No bloco dos países em desenvolvimento há nuances também. Entre os emergentes, a China anunciou que colocará US$ 3,1 bilhões em cooperação Sul-Sul, prática que o Brasil também apoia. O Brasil também apoia a ideia de instrumentos de mercado que ajudem a financiar a adaptação e mitigação de gases-estufa, desde que em base complementar.
Mas países que se alinham em um grupo mais radical da negociação (conhecido por "Like Minded Group", onde estão Índia, Bangladesh, Síria, Vietnã, Argentina e Cuba, entre outros) não são flexíveis à ideia de expandir o grupo de quem tem responsabilidades em financiamento.
Um dos pontos de tensão é verificar se os países ricos cumpriram suas promessas até agora. "Eu diria que cumpriram muito mal. E agora, no novo acordo, querem expandir os países com obrigação de financiamento, postura que não gera boa vontade no mundo em desenvolvimento", avalia Lutes.
Em 2009 os países ricos prometeram chegar a 2020 colocando US$ 100 bilhões ao ano, em ações para cortar emissões ou de adaptação à mudança do clima nos países em desenvolvimento.
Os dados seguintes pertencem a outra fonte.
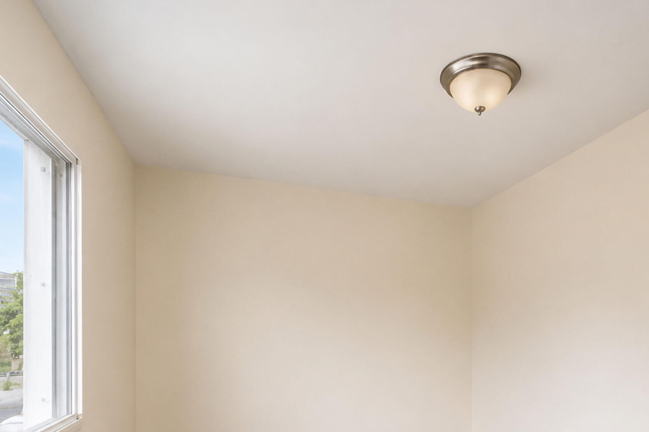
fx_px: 415
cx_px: 423
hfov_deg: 74.2
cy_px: 329
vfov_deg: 52.4
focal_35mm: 23
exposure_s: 1/200
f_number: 5
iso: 2000
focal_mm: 10
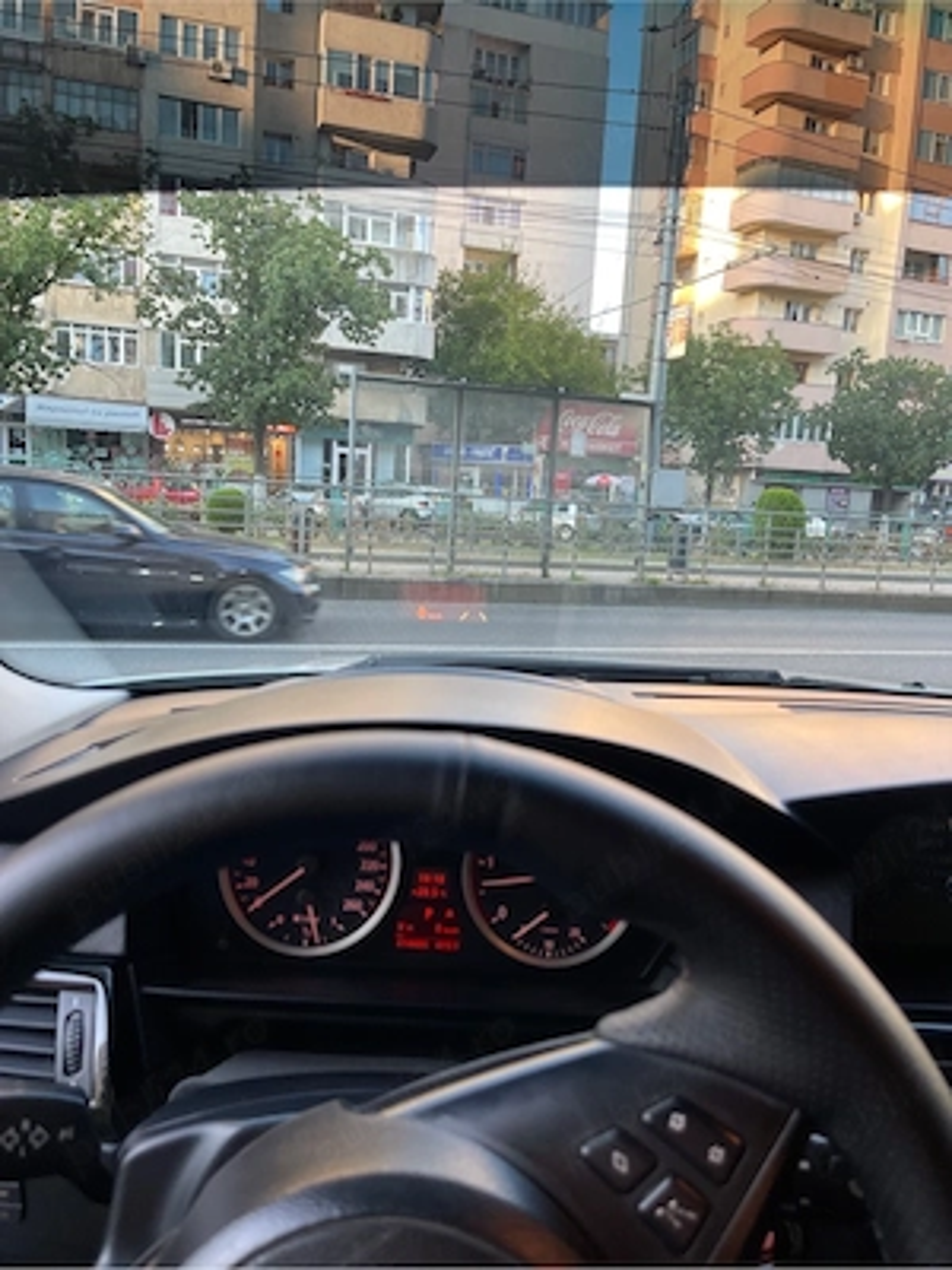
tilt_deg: -8.6
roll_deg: -3.8
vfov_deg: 69.4
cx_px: 476
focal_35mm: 25
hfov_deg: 54.9
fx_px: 917
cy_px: 635
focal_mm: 5.1
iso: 64
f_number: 1.6
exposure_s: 1/100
Esse dinheiro poderia ser público ou privado, de doação ou empréstimos. Um relatório recente da OCDE estimou que esse desembolso anual estava em US$ 62 bilhões em 2014.
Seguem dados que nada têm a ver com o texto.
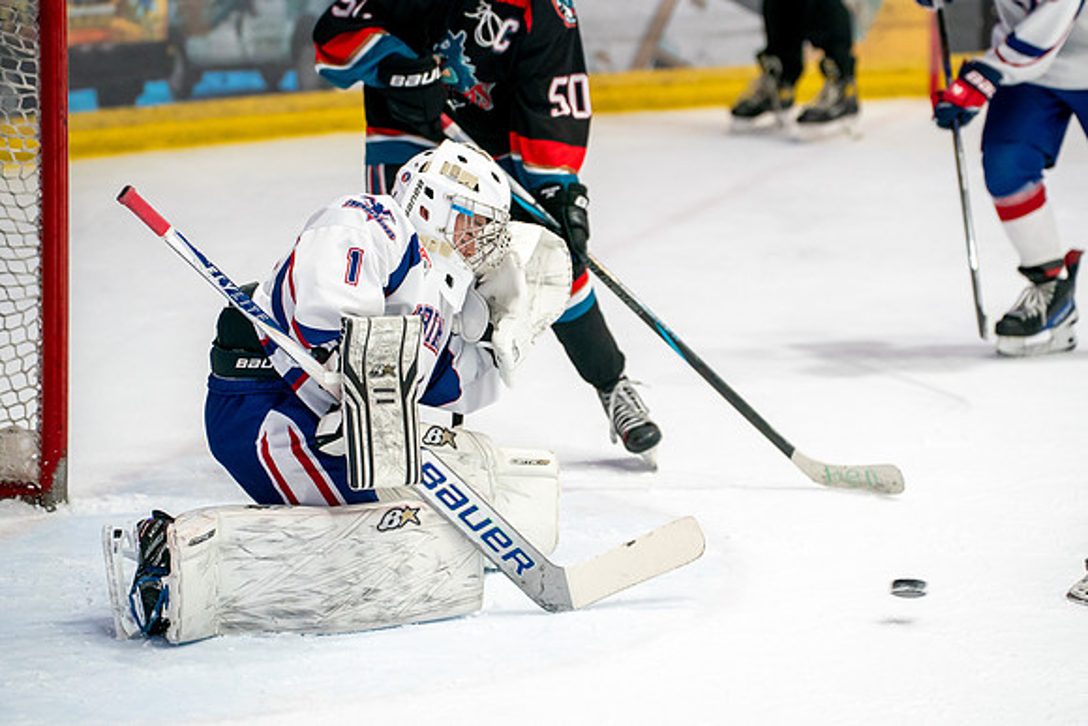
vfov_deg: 6.4
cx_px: 585
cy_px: 297
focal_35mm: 214
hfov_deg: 9.6
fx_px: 6467
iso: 3200
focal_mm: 150
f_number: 3.2
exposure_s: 1/800
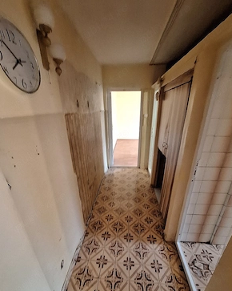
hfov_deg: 87.9
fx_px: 120
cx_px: 118
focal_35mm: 14
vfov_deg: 100.5
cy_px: 159
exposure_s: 1/24
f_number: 2.2
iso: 250
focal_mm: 1.74
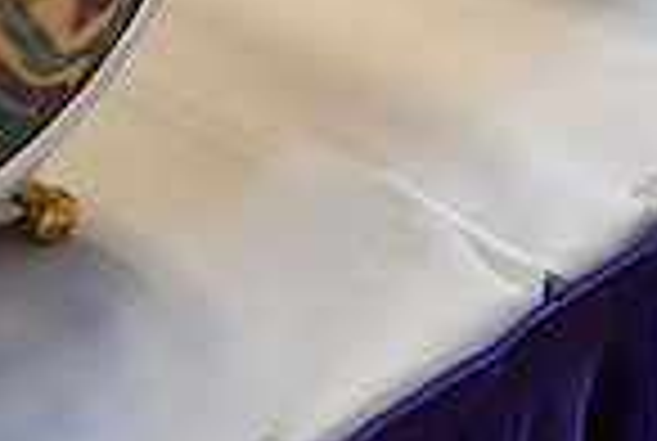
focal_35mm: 115
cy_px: -155
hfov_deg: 15.2
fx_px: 2103
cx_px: -540
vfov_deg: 11.6
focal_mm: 29
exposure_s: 1/100
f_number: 3.5
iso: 500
No capítulo de finanças, do texto-rascunho, há outro ponto de grande conflito - como aumentar a escala dos compromissos. Os Estados Unidos não querem falar em números. Para os países em desenvolvimento a cifra deve partir dos US$ 100 bilhões ao ano, em 2020, e subir a partir daí. O negociador-chefe do Brasil, José Antonio de Marcondes Soares, diz que os famosos US$ 100 bilhões são insuficientes e que o Brasil irá propor outro número na CoP-21.
"Seguir com US$ 100 bilhões ao ano, no pós-2020, é o mínimo que se pode esperar", diz Lutes. As ONGs esperam, também, que existam compromissos numéricos coletivos, dos países desenvolvidos, a cada cinco anos.
Outro ponto nas entrelinhas do debate em Paris é o argumento dos países desenvolvidos, cada vez mais forte, da importância dos recursos privados. "As duas fontes de recursos são importantes", diz Lutes.
"Recursos públicos são importantes para financiar a adaptação. Mas investimentos privados são importantes sempre que se precisa promover grandes mudanças na economia."
Essa encrenca deve ficar para a segunda semana da CoP-21, quando ocorre o segmento ministerial.